### Brano fornito
::::

Nel corso della carriera sono stati tanti i paragoni onerosi a cui Totti è stato sottoposto. Il dualismo principale è stato certamente quello con Alessandro Del Piero: i due, che si sono sempre rispettati in campo e che tutt’ora sono amici, hanno vissuto la rivalità in maniera esemplare, dando un grande messaggio di sportività e correttezza.
In molti considerano Totti il più grande calciatore italiano insieme proprio all’ex juventino e a Roberto Baggio. Difficile dire che sia stato realmente il migliore tra i tre, poiché contesti personali e attenuanti non possono che aver modificato i loro percorsi calcistici. Pare però evidente come il romano sia ormai da considerare uno dei più grandi interpreti nella storia del pallone in Italia e nel mondo. Zdenek Zeman, suo allenatore per molti anni nonché mentore del Pupone, rispose in questa maniera alla domanda riguardante i cinque giocatori più forti del mondo: “Totti, Totti, Totti, Totti e Totti”; John Arne Riise, ex terzino della Roma, spiegò invece che “Totti è la cosa più vicina a Dio in una squadra di calcio“.

::::

### Dati dell'esercizio
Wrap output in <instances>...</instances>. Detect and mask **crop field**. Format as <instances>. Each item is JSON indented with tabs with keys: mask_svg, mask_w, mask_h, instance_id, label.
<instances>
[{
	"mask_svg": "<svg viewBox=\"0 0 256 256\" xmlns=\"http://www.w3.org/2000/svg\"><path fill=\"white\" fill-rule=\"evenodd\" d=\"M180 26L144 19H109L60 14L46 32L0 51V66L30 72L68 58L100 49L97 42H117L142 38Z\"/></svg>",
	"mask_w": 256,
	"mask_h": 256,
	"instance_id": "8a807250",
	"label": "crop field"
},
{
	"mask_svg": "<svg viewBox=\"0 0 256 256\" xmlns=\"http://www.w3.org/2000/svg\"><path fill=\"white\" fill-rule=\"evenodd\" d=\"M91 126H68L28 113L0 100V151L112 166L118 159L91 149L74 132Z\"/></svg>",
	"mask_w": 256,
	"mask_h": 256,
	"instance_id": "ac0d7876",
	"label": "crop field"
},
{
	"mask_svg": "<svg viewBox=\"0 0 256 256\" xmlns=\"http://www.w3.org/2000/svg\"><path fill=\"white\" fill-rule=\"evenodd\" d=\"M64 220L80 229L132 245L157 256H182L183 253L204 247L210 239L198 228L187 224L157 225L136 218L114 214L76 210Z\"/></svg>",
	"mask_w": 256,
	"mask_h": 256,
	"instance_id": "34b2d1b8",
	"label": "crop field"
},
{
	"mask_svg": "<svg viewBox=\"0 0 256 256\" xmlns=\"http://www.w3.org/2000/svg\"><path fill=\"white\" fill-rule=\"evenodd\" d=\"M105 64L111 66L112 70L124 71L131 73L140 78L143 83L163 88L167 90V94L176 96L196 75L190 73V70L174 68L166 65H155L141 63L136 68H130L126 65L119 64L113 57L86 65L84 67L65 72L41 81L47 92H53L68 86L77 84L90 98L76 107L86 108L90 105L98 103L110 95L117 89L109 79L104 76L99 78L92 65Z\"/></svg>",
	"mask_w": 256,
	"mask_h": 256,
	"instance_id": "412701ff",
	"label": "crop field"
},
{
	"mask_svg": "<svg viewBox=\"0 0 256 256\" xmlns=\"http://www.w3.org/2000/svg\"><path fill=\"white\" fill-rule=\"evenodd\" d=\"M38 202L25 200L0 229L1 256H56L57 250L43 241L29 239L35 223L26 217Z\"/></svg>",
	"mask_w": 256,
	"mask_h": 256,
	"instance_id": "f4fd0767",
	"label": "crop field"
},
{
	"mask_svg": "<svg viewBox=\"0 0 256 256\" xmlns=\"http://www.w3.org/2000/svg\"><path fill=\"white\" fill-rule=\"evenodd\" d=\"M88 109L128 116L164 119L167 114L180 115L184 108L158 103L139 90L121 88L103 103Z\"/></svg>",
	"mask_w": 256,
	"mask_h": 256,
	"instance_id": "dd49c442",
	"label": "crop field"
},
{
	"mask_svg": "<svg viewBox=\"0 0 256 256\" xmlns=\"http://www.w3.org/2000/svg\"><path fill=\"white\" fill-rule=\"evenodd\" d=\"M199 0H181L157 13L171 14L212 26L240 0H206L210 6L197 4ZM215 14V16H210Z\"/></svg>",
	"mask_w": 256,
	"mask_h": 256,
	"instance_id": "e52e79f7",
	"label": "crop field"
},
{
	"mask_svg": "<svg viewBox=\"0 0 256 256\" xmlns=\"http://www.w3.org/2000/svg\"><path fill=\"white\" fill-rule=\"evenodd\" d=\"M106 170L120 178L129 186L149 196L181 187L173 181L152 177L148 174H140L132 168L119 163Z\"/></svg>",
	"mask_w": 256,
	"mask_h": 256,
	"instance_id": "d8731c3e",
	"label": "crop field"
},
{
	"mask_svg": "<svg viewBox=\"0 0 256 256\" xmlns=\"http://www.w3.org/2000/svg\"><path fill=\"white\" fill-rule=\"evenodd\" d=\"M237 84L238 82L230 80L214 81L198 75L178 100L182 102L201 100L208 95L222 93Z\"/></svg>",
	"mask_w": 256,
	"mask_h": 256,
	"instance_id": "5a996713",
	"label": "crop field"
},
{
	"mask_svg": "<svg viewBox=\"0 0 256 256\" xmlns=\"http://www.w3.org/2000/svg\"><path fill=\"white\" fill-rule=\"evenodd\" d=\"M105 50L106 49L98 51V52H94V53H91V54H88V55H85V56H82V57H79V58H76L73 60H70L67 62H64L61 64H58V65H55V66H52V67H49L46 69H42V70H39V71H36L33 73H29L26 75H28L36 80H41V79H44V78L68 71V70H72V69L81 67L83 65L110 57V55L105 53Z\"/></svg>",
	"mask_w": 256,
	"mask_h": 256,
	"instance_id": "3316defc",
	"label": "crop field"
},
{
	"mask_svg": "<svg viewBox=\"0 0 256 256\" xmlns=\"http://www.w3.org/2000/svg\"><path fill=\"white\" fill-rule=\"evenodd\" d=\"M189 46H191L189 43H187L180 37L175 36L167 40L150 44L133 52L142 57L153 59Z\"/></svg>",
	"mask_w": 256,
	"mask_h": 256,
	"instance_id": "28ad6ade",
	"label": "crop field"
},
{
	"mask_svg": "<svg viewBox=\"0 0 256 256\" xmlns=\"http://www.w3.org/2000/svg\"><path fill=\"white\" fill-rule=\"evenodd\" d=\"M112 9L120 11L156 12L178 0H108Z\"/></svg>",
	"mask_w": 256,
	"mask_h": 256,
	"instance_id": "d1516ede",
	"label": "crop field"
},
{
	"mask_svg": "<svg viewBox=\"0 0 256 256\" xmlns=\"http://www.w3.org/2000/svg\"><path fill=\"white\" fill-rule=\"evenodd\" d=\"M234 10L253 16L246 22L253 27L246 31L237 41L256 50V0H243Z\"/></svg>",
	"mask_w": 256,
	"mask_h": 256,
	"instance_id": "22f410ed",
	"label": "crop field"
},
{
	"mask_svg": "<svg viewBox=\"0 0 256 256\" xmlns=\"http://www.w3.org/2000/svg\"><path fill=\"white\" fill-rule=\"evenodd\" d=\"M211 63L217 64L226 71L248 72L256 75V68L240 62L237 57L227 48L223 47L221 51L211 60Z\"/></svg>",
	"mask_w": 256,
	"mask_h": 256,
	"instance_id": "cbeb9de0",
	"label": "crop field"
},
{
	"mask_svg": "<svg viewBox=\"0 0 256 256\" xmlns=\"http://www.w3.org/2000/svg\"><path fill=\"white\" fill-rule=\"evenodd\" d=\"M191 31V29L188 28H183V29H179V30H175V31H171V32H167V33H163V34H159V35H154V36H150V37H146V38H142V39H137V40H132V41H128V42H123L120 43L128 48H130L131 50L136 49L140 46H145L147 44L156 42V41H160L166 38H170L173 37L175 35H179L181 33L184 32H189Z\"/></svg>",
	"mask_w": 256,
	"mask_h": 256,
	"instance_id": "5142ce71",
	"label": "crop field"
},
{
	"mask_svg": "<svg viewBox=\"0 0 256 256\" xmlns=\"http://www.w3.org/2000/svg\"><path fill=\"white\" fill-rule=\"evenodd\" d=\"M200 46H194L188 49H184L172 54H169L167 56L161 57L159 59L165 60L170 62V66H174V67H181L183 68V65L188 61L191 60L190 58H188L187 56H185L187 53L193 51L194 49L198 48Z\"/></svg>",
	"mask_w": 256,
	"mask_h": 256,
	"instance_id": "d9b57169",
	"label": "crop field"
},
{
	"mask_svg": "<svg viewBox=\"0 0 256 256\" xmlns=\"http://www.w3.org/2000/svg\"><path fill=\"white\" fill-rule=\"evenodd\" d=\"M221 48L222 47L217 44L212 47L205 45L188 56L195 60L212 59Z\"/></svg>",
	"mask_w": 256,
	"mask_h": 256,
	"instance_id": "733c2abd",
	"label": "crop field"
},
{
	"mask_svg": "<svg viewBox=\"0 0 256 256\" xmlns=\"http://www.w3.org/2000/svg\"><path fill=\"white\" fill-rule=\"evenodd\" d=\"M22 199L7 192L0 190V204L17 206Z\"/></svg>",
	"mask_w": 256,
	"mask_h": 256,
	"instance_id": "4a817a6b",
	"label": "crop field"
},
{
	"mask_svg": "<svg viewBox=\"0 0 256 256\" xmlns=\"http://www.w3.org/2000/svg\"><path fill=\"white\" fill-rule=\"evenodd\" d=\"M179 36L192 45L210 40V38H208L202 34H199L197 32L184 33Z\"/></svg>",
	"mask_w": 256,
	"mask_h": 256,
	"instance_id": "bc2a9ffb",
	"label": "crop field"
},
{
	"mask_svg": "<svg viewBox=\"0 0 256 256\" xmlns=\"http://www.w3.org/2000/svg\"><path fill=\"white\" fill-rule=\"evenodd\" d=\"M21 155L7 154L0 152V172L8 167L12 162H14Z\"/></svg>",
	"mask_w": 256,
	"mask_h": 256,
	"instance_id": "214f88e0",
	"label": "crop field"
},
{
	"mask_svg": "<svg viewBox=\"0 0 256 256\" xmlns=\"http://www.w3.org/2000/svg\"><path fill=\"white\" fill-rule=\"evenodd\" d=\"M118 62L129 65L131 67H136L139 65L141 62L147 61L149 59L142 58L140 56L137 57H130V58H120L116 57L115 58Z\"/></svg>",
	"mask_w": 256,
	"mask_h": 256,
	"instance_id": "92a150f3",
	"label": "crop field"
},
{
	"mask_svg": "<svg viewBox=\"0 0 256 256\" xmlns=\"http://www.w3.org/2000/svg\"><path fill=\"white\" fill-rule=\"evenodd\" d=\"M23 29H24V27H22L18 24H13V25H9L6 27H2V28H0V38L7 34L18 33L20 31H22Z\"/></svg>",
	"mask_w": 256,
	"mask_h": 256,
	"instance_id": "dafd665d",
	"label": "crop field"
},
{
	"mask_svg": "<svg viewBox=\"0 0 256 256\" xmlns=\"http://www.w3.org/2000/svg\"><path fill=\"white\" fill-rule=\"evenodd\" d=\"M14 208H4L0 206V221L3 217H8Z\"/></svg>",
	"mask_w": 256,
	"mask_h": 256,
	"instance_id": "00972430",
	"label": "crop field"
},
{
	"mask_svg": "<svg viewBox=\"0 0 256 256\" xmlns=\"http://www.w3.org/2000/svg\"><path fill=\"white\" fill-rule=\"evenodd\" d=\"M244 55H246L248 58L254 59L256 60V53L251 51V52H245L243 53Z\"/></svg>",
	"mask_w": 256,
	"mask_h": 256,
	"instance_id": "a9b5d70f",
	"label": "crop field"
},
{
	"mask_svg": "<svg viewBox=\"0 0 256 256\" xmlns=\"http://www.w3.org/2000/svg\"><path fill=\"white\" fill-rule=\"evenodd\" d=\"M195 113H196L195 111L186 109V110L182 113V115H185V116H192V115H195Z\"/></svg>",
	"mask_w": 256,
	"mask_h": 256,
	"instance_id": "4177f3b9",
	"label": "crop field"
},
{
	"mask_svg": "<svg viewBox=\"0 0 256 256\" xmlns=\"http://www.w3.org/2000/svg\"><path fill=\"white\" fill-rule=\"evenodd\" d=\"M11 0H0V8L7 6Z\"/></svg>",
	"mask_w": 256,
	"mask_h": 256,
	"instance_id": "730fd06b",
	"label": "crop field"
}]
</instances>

::::

### Consegna
Prosegui il brano su Totti e sui paragoni con gli altri grandi del calcio italiano, riprendendo subito dopo l'ultima frase riportata.

### Risultato dell'esercizio
Ciò che però balza all’occhio è la candida semplicità con la quale Totti sembra accettare questo ruolo, senza però screditare altri giganti del pallone. Ad esempio, parlando di Diego Armando Maradona, Er Pupone disse in un’intervista rilasciata due anni fa a Roma Tv: “È il calcio, è il pallone, come se ci fosse la sua faccia su quella sfera che gira. Quello che ha fatto lui con la palla non l’ha fatto mai nessuno e non lo farà mai nessuno. Ha fatto cose straordinarie, tutto quello che c’era da fare l’ha fatto. L’ho conosciuto e mi emoziona vedere la foto di noi due abbracciati”.
Fuori dal campo il capitano della Roma si è sempre distinto per la bontà delle sue iniziative di beneficenza, manifestando senza marciare troppo sul ritorno pubblicitario il suo animo nobile: attualmente ambasciatore UNICEF, ha devoluto sempre i proventi dei suoi libri in beneficenza e ha partecipato anche attivamente a iniziative riguardo l’adozione di bambini meno fortunati. Molto spesso, però, nel corso della carriera Totti ha mostrato in campo comportamenti da censurare, che rappresentano la più grande critica da parte dei suoi detrattori storici.
L’eccessivo trasporto ha spesso tradito il ragazzo in alcuni momenti passati poi involontariamente alla storia: le tacchettate su Ramelow o le tante espulsioni raccolte nelle competizioni italiane sono un esempio. Impossibile dimenticare, invece, il calcione rifilato a Balotelli in una finale di Coppa Italia persa contro l’Inter e lo sputo a Poulsen durante un Danimarca-Italia di Euro 2004, che gli valse una lunga squalifica e pesò molto sulla successiva eliminazione della Nazionale ai gironi.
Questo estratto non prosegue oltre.